Sunday, February 12, 2012

2012 February 12 - Unclean! (6th Sunday Ordinary Time)

I drive a lot… and to occupy my mind, I like studying bumper sticker Theology.  One of my favorites says, “God is my co-pilot”!  Or – there was a similar one that said, “My co-pilot is a carpenter from Nazareth”.  I always thought that was a cool way of showing your Christianity to others on the road.  But I’m going to give you a different way to think about that theology at the end of my homily… but you gotta hang on.
Did you notice what the Leper said to Jesus?  ‘If you wish, you can make me clean’.  Doesn’t that strike you as sort-of odd?  Wouldn’t it make more sense if he said, ‘if you wish, you can heal me’?  After all, Leprosy is a disease.
That’s because – as bad as the DISEASE of leprosy was to endure – it was the MORAL,  SPIRITUAL, and SOCIAL ramifications of the disease that were there hardest to bear.  Leprosy was seen as a curse of God – for having done something against the law of God… so to have the disease, you were considered impure.  Anytime you got near people, you had to cover your mouth (like this) and shout out ‘UNCLEAN, UNCLEAN!’ to make sure they knew not to touch you – because if they did touch you, then THEY would become spiritually impure – they would be unclean as well.
Because of that, Lepers were shunned.  People avoided them as much as possible.  Lepers were expected to live outside the city.  They lived in deserted places where they didn’t have to endure the constant indignation of people turning up their noses at them and running away.  Put yourself in that position for a minute – really – what would life be like if you were a leper? 
This time of the year, I sometimes get dry patches of skin – on my elbows or knees.  It’s probably just dry skin – brought on by the low humidity during the winter.  However, if I lived in Jesus’ time, and if anybody SAW those patches of dry skin – I would be brought before the Priest, and he would look at it and declare me to be UNCLEAN!  Like it said in our first reading then – I’d have to put away my good clothes and wear torn clothes – I’d have to mess up my hair and beard, so people would recognize that I’m unclean… then I would have to live outside the city for a period of seven days.  At the end of that time, I would go back to the priest and show myself.
In the book of Leviticus, we read, 'And the priest shall look on him again the seventh day: and, behold, if the plague be somewhat dark, and the plague spread not in the skin, the priest shall pronounce him clean; it is but a scab.’

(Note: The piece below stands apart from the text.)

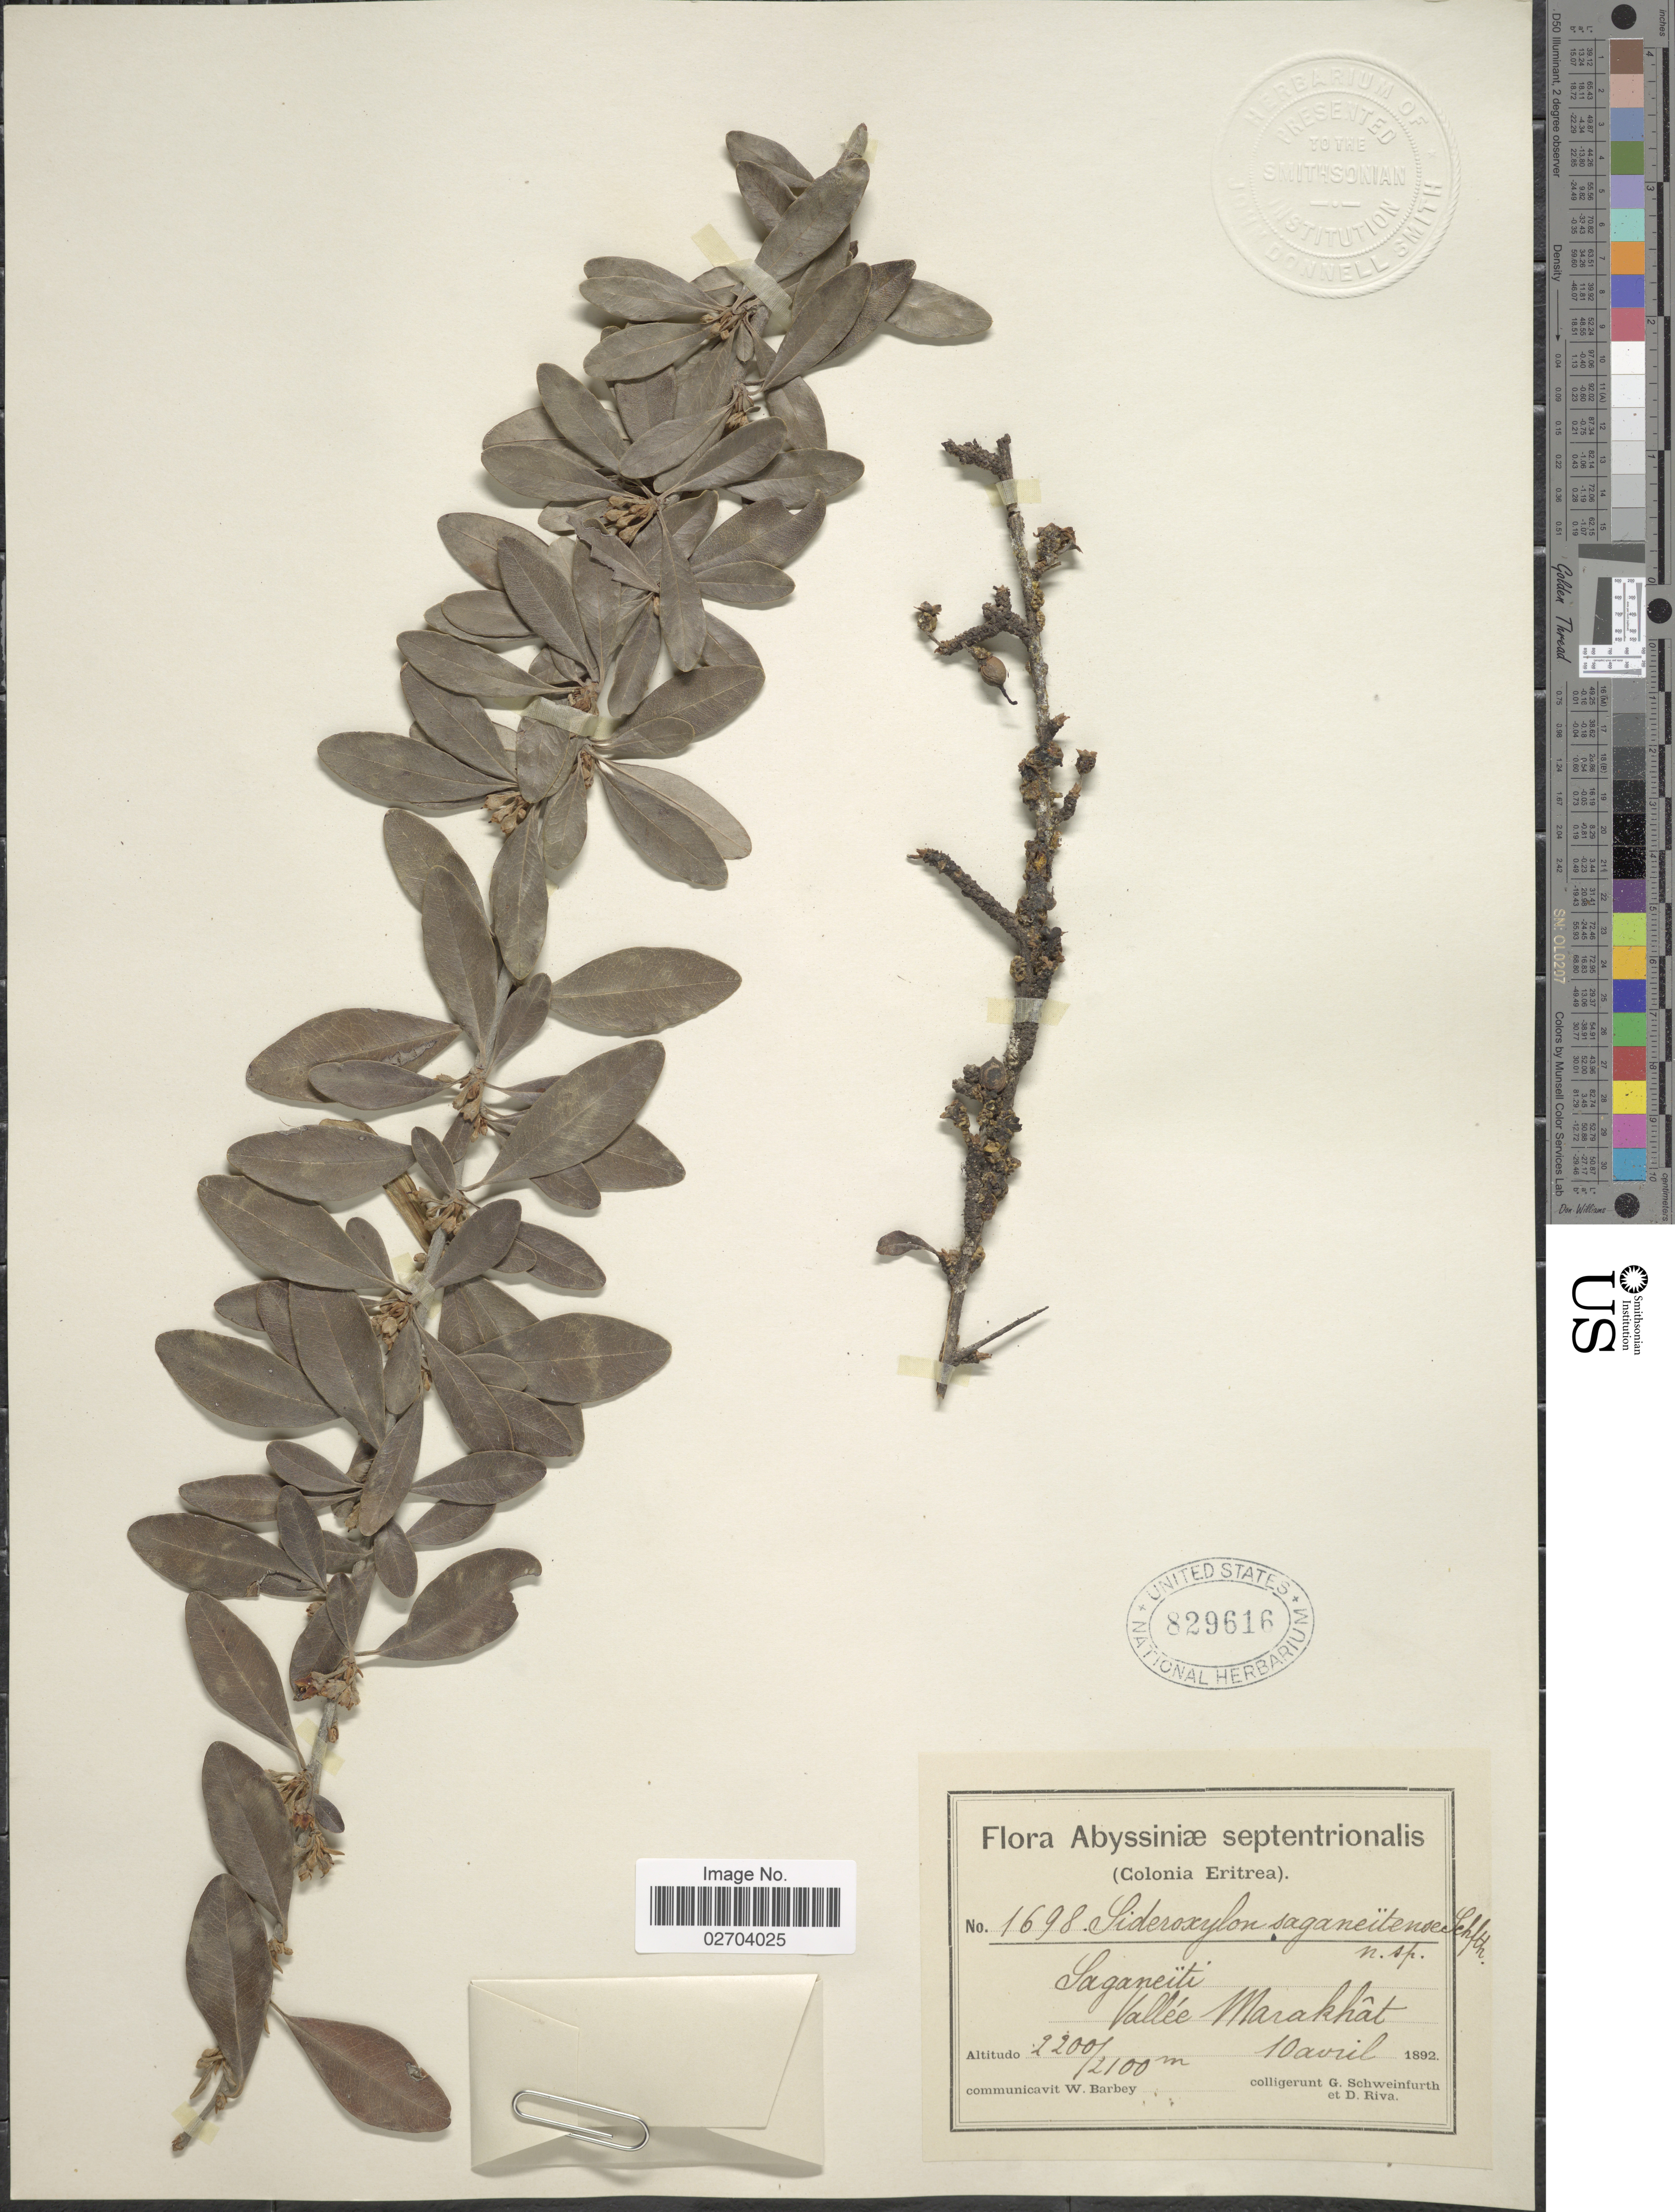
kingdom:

That would be our hope.  If you or I were a Leper – every minute of every day, we would be waiting, hoping, PRAYING for that glorious day when we stand before the Priest and he says those words… “You are clean”.
OK –so what’s all this have to do with you and me?
We are all Unclean.  Every one of us is morally and spiritually impure – because hard as we try- we can’t follow the law of God – not completely.  We try – but we just can’t.  For that reason, all of us are impure and forced to live on the outside the garden of Eden.  Like Adam and Eve – we were thrown out of Paradise and forced to live as an outcast.  Whenever we approach God, we shout UNCLEAN, UNCLEAN – recognizing that we don’t have the right to approach God.
At the start of Mass, we purposely prayed the Confetior – you know – I confess to almighty God… that prayer is OUR shout to God recognizing that we aren’t worthy!... we recognize that we are Unclean.
Fortunately, Jesus is reaching out His hand to you right now.  Through the hands of the Church, He reaches out to Baptize you – to confirm you – to heal you – to feed you - and to forgive your sins.  The Sacraments of the Church are the main places where Jesus reaches out with a human hand to physically touch you and me.
Notice what happens next:  right after Jesus touches the leper…  it says the word spread like wildfire…it was like a viral-video on youtube… the whole thing became so publicized that Jesus could no longer enter a town openly.  HE remained outside in deserted places.  Did you notice the irony?  Jesus --switched places with the Leper!  The leper was clean now, so he could live in town – but Jesus was now forced to stay outside of the town.
He does the same for you and me.  He reaches out to touch us – and he’ll touch us right where we are most unclean.  He’ll reach right into depths of our sin and say those words we’ve been waiting, hoping, PRAYING to hear:  “I do will it.  Be made clean”.  And then Jesus will swap places with us.